MATERIALS PROVIDED section start
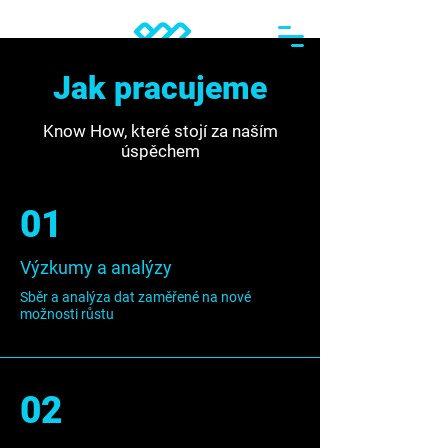
Jak pracujeme
Know How, které stojí za naším
úspěchem
01
Výzkumy a analýzy
Sběr a analýza dat zaměřené na nové
možnosti růstu
02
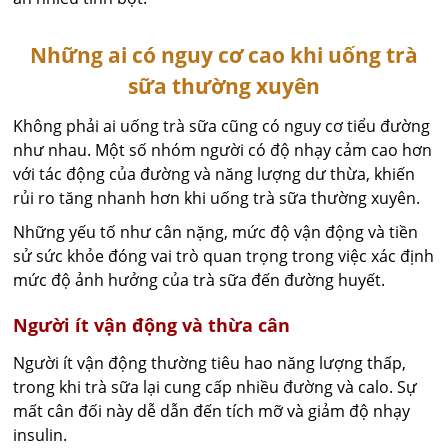
Những ai có nguy cơ cao khi uống trà
sữa thường xuyên
Không phải ai uống trà sữa cũng có nguy cơ tiểu đường
như nhau. Một số nhóm người có độ nhạy cảm cao hơn
với tác động của đường và năng lượng dư thừa, khiến
rủi ro tăng nhanh hơn khi uống trà sữa thường xuyên.
Những yếu tố như cân nặng, mức độ vận động và tiền
sử sức khỏe đóng vai trò quan trọng trong việc xác định
mức độ ảnh hưởng của trà sữa đến đường huyết.
Người ít vận động và thừa cân
Người ít vận động thường tiêu hao năng lượng thấp,
trong khi trà sữa lại cung cấp nhiều đường và calo. Sự
mất cân đối này dễ dẫn đến tích mỡ và giảm độ nhạy
insulin.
MATERIALS PROVIDED section end
WHAT THIS TASK INVOLVES. Taking the records above as input, show every line in which the word "uống" is present.

OUTPUT.
Những ai có nguy cơ cao khi uống trà
Không phải ai uống trà sữa cũng có nguy cơ tiểu đường
rủi ro tăng nhanh hơn khi uống trà sữa thường xuyên.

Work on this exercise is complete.